El pobre sabe disfrutar de lo que tiene y se siente satisfecho, el rico no se contenta con lo que tiene, sufre y busca tener más, el ambicioso es insaciable, mantiene ardiente el deseo de conseguir poder y riqueza a como dé lugar, busca posición, fama y “prestigio”, la forma no interesa, el fin justifica los medios.
El mundo está lleno de pobres y ricos, pero también de ambiciosos, chupamedias, lambiscones y esbirros, que hacen de la pobreza un sentimiento de lástima para aparecer de justicieros y aprovecharse de ingenuos y necesitados prometiendo lo inimaginable, dicen que en política “se tuesta hasta el granizo”.

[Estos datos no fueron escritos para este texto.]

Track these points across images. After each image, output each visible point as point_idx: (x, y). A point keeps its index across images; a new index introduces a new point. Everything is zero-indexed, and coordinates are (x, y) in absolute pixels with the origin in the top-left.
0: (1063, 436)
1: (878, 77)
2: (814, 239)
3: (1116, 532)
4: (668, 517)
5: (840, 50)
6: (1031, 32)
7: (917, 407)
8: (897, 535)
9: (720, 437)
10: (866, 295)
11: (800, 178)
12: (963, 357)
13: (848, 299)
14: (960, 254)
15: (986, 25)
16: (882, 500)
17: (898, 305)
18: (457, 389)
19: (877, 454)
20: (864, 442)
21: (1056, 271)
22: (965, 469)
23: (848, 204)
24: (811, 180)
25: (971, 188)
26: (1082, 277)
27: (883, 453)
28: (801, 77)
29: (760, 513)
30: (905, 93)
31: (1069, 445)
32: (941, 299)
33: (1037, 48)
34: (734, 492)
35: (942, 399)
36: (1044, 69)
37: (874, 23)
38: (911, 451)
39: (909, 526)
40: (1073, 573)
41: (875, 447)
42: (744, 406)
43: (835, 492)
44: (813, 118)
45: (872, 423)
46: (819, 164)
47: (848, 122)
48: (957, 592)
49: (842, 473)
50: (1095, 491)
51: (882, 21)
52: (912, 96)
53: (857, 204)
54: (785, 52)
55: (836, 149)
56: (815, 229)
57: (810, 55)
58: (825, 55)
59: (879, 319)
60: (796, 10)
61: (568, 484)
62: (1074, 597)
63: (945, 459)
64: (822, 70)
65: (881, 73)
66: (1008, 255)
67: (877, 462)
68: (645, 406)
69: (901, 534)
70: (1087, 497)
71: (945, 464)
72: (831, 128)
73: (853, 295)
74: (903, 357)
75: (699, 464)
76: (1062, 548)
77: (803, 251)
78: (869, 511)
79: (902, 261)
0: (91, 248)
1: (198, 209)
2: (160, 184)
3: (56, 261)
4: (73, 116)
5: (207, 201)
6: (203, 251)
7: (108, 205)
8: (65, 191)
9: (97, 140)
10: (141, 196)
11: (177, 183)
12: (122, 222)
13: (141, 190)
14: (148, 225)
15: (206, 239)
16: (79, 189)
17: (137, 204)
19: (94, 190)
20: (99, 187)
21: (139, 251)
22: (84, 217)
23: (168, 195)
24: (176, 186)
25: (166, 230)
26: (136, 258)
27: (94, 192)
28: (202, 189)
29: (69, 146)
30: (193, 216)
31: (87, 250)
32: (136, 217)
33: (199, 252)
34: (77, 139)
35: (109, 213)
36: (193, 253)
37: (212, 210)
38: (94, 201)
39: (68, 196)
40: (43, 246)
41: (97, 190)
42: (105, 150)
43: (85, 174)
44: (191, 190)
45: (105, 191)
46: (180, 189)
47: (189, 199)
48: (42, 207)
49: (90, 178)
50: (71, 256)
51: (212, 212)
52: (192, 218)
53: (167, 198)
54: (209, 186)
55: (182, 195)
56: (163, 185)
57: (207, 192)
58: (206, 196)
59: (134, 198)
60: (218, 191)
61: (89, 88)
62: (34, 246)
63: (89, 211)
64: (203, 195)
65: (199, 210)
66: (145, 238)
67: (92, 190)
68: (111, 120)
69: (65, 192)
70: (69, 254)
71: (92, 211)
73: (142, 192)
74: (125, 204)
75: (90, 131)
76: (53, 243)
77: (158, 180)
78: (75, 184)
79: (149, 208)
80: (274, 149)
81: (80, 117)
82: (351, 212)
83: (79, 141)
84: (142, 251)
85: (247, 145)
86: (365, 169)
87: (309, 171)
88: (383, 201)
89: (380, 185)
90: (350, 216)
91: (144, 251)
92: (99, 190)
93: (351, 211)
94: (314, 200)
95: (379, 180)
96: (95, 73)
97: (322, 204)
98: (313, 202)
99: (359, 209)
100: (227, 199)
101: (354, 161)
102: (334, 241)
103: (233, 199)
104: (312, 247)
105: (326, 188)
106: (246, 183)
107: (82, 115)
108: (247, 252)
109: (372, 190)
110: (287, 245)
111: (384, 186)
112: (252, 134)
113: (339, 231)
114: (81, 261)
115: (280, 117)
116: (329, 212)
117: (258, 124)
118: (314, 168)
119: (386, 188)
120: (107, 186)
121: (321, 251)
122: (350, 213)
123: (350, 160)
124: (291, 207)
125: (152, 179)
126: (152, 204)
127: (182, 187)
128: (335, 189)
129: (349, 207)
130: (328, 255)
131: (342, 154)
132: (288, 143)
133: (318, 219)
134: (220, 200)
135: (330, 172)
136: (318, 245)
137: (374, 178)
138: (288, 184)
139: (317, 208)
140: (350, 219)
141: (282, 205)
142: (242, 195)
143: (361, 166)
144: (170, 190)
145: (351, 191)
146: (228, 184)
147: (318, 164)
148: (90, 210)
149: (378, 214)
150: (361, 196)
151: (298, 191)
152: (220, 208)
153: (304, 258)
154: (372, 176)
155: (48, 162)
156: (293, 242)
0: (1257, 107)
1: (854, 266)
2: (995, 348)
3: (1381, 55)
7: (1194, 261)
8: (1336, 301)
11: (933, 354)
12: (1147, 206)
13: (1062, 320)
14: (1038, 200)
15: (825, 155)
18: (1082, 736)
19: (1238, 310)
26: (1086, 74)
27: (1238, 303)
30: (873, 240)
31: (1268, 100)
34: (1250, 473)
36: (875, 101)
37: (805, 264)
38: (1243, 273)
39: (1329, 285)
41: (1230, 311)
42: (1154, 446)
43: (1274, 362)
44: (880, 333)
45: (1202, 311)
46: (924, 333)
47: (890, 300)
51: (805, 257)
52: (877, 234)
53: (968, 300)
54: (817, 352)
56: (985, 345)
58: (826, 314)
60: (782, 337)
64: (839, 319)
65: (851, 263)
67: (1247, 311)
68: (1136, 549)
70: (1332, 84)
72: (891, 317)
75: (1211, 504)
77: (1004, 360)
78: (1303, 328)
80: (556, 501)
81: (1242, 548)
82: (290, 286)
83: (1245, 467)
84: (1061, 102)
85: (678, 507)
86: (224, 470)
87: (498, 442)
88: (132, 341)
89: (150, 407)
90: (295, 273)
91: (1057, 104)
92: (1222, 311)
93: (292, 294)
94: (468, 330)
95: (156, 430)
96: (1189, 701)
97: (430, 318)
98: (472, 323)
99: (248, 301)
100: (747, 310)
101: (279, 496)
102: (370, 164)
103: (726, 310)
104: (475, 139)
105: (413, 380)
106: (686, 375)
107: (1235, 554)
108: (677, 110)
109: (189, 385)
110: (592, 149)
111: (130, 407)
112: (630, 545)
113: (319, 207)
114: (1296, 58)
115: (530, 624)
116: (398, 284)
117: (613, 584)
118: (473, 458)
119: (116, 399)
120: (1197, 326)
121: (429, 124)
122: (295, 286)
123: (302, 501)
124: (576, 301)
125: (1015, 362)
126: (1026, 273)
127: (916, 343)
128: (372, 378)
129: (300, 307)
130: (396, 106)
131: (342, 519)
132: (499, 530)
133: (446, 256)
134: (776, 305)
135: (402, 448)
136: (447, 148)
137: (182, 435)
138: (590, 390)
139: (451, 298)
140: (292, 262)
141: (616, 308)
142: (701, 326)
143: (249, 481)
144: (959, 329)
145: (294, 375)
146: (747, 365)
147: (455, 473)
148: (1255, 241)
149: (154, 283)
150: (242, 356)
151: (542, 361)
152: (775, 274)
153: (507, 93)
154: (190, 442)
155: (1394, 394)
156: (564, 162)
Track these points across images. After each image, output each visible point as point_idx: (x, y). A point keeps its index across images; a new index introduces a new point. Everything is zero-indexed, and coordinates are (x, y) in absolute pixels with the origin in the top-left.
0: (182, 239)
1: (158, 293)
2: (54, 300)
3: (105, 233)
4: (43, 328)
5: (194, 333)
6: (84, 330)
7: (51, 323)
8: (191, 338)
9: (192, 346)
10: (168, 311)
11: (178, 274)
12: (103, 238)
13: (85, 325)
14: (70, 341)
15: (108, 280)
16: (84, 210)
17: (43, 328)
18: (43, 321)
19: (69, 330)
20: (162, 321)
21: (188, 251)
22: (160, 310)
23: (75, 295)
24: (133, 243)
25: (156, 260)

El problema del ambicioso no está en el deseo de prosperar ni en la aspiración de mejorar su nivel de vida, está en convertir su existencia en una lucha permanente por tener más, es insaciable, no se inmuta en utilizar la violencia para acumular riqueza, el poder le fascina tanto como la alabanza, la admiración y el encubrimiento personal. La droga más poderosa que destruye la sociedad es la adicción al poder, un borracho nunca acepta el hecho de estar borracho, como un corrupto nunca acepta el hecho de ser corrupto a pesar de las evidencias.
Todos tenemos la oportunidad de escuchar con el momento que hablan ciertos “políticos”, elevan el tono de la voz, hacen gesticulaciones, levantan los brazos en señal de victoria, miran con ternura o con desprecio según la ocasión y el auditorio, la reacción de amigos, súbditos y mediocres no se hace esperar, aplauden a rabiar para contagiar a la muchedumbre y recordar al “líder” que el pueblo le entregó el poder y que hay que retribuir “de alguna manera” el favor.
¿Existe alguna fórmula para desterrar a los adictos al poder? La respuesta la tenemos cada uno de nosotros.